Scènes de chaos devant les boutiques Swatch
Le samedi 16 mai 2026, des milliers de personnes ont passé la nuit devant les magasins Swatch en France pour tenter d'acheter la nouvelle montre issue de la collaboration entre Swatch et Audemars Piguet. Vendue 385 euros, elle était déjà revendue deux à cinq fois plus cher sur le marché parallèle. Face aux débordements, la marque a annulé la vente et demandé aux clients de patienter jusqu'au lundi suivant, précisant que le modèle serait disponible pendant plusieurs mois.
Un objet de désir intemporel
Les passionnés d'horlogerie interrogés ce dimanche 17 mai expriment leur dégoût face à ces scènes qualifiées de « consternantes », « lamentables » et « hors-sol ». Pourtant, cet engouement pour les montres ne date pas d'hier. Entre rêve de gosse, prouesse mécanique et transmission familiale, la montre fascine bien au-delà de sa fonction utilitaire. Elle incarne un héritage, un savoir-faire artisanal et souvent un investissement sentimental ou financier.
Une passion qui dépasse la raison
Ce phénomène n'est pas uniquement financier. Pour beaucoup, posséder une montre de luxe ou une édition limitée représente un accomplissement personnel.

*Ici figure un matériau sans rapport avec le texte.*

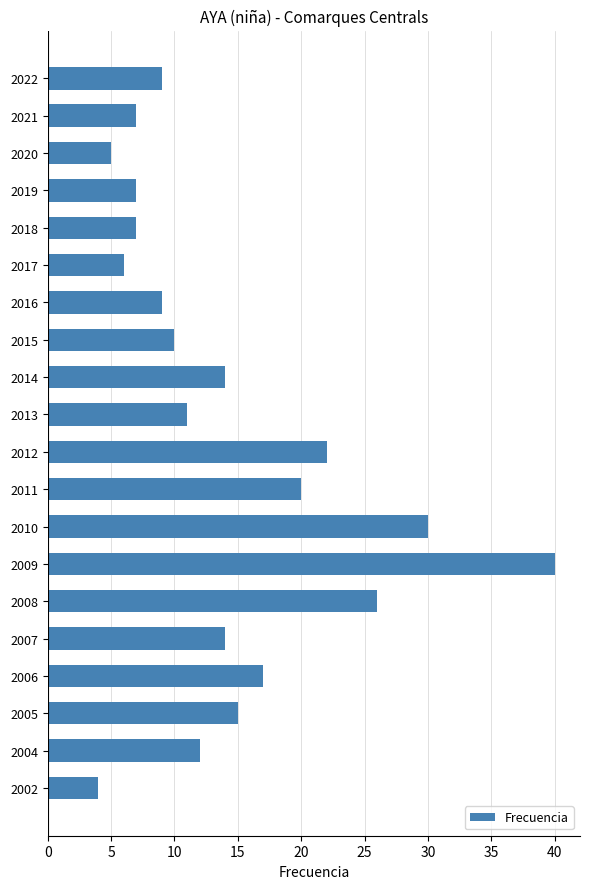

Does the chart contain stacked bars?

No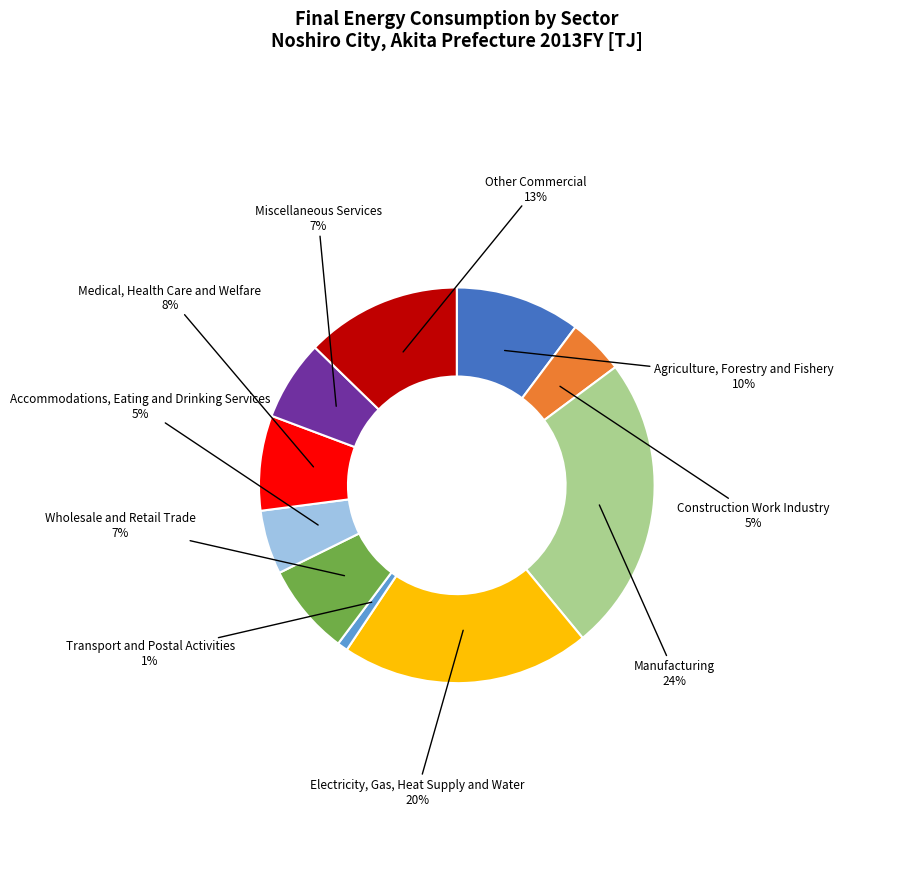

What is the smallest slice in the pie chart?

Transport and Postal Activities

La collaboration entre Swatch, marque populaire, et Audemars Piguet, horloger de prestige, a créé une attente démesurée. Les collectionneurs et les spéculateurs se sont mêlés aux véritables amateurs, provoquant une cohue inédite.
Les marques doivent désormais gérer ces situations avec prudence, en trouvant un équilibre entre désirabilité et accessibilité. Car si la montre reste un objet de désir, les conditions de sa commercialisation peuvent ternir son image et décourager les passionnés sincères.